Dataset records Block Start

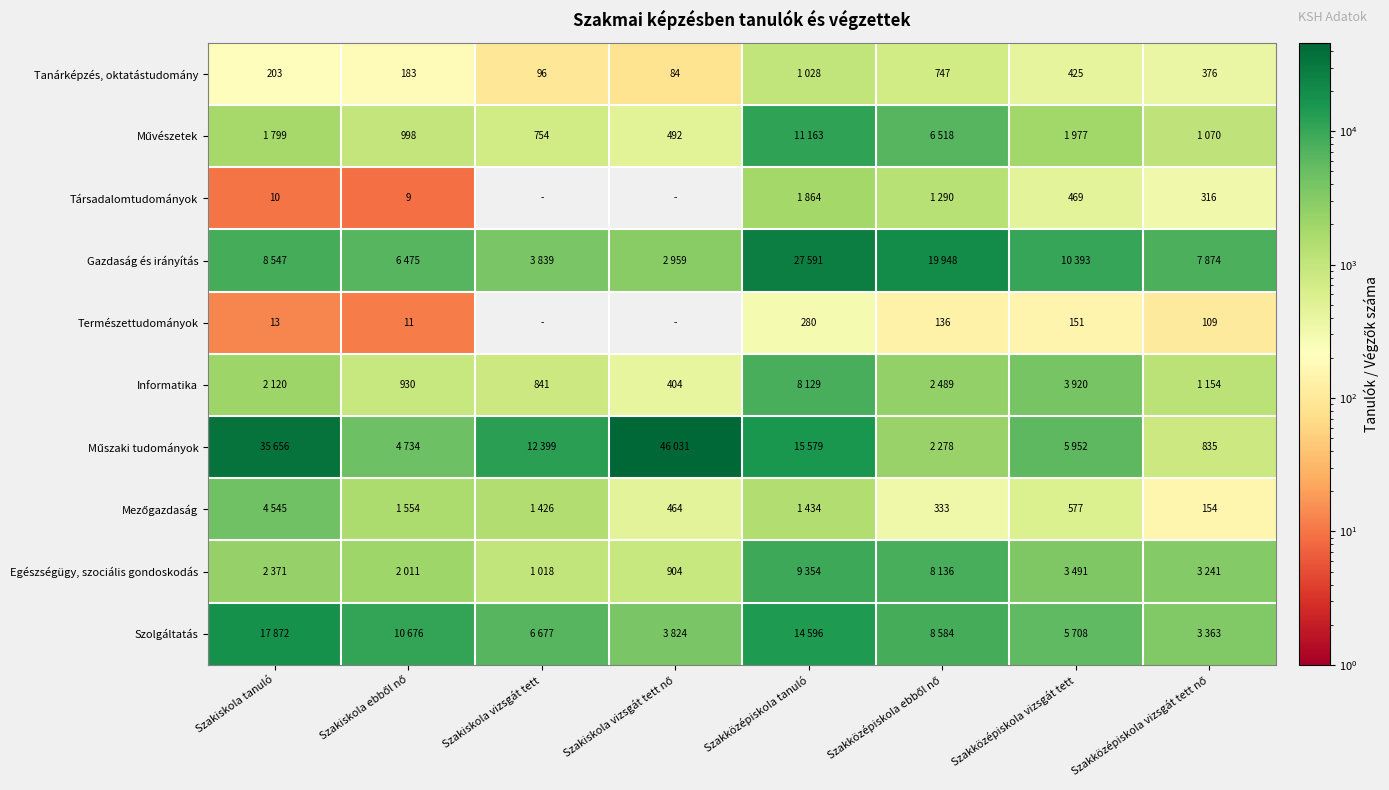

What is the total value across all series at Szakközépiskola ebből nő?

50459.0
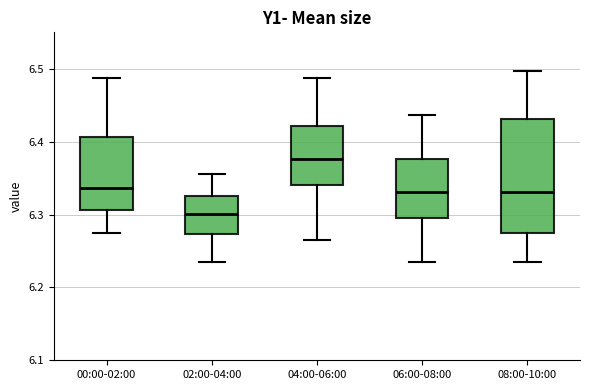

Reading left to right, read every box against the y-axis: the position of its median line, the range the box covers, and the ends of its whiskers. The values are not printed on the chart, so give them approximately, as read against the axis.

00:00-02:00: median 6.34, box 6.31 to 6.41, whiskers 6.28 to 6.49
02:00-04:00: median 6.30, box 6.27 to 6.33, whiskers 6.24 to 6.36
04:00-06:00: median 6.38, box 6.34 to 6.42, whiskers 6.27 to 6.49
06:00-08:00: median 6.33, box 6.30 to 6.38, whiskers 6.24 to 6.44
08:00-10:00: median 6.33, box 6.28 to 6.43, whiskers 6.24 to 6.50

Dataset records Block End

**Problem description:**
Convert the records from the line containing "00:00-02:00: median 6.34, box" through the line containing "06:00-08:00: median 6.33, box" into a JSON list of strings, one string per line, leaving out any blank lines.

**Your solution:**
[
  "00:00-02:00: median 6.34, box 6.31 to 6.41, whiskers 6.28 to 6.49",
  "02:00-04:00: median 6.30, box 6.27 to 6.33, whiskers 6.24 to 6.36",
  "04:00-06:00: median 6.38, box 6.34 to 6.42, whiskers 6.27 to 6.49",
  "06:00-08:00: median 6.33, box 6.30 to 6.38, whiskers 6.24 to 6.44"
]